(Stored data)
--------------------------------

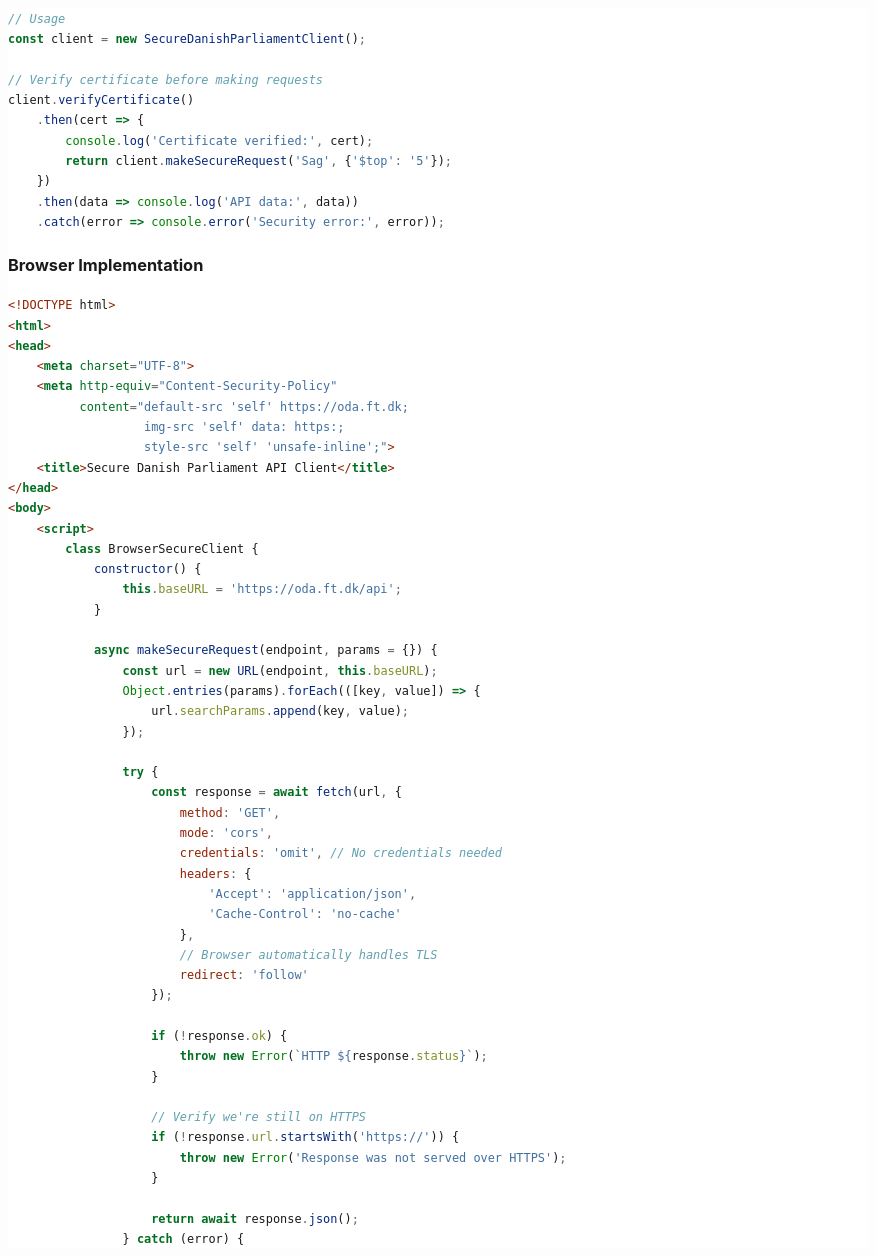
 ```javascript
// Usage
const client = new SecureDanishParliamentClient();

// Verify certificate before making requests
client.verifyCertificate()
    .then(cert => {
        console.log('Certificate verified:', cert);
        return client.makeSecureRequest('Sag', {'$top': '5'});
    })
    .then(data => console.log('API data:', data))
    .catch(error => console.error('Security error:', error));
```

### Browser Implementation

```html
<!DOCTYPE html>
<html>
<head>
    <meta charset="UTF-8">
    <meta http-equiv="Content-Security-Policy" 
          content="default-src 'self' https://oda.ft.dk; 
                   img-src 'self' data: https:; 
                   style-src 'self' 'unsafe-inline';">
    <title>Secure Danish Parliament API Client</title>
</head>
<body>
    <script>
        class BrowserSecureClient {
            constructor() {
                this.baseURL = 'https://oda.ft.dk/api';
            }
            
            async makeSecureRequest(endpoint, params = {}) {
                const url = new URL(endpoint, this.baseURL);
                Object.entries(params).forEach(([key, value]) => {
                    url.searchParams.append(key, value);
                });
                
                try {
                    const response = await fetch(url, {
                        method: 'GET',
                        mode: 'cors',
                        credentials: 'omit', // No credentials needed
                        headers: {
                            'Accept': 'application/json',
                            'Cache-Control': 'no-cache'
                        },
                        // Browser automatically handles TLS
                        redirect: 'follow'
                    });
                    
                    if (!response.ok) {
                        throw new Error(`HTTP ${response.status}`);
                    }
                    
                    // Verify we're still on HTTPS
                    if (!response.url.startsWith('https://')) {
                        throw new Error('Response was not served over HTTPS');
                    }
                    
                    return await response.json();
                } catch (error) {
```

--------------------------------

All lines with the string "throw" must be copied from the data.

                        throw new Error(`HTTP ${response.status}`);
                        throw new Error('Response was not served over HTTPS');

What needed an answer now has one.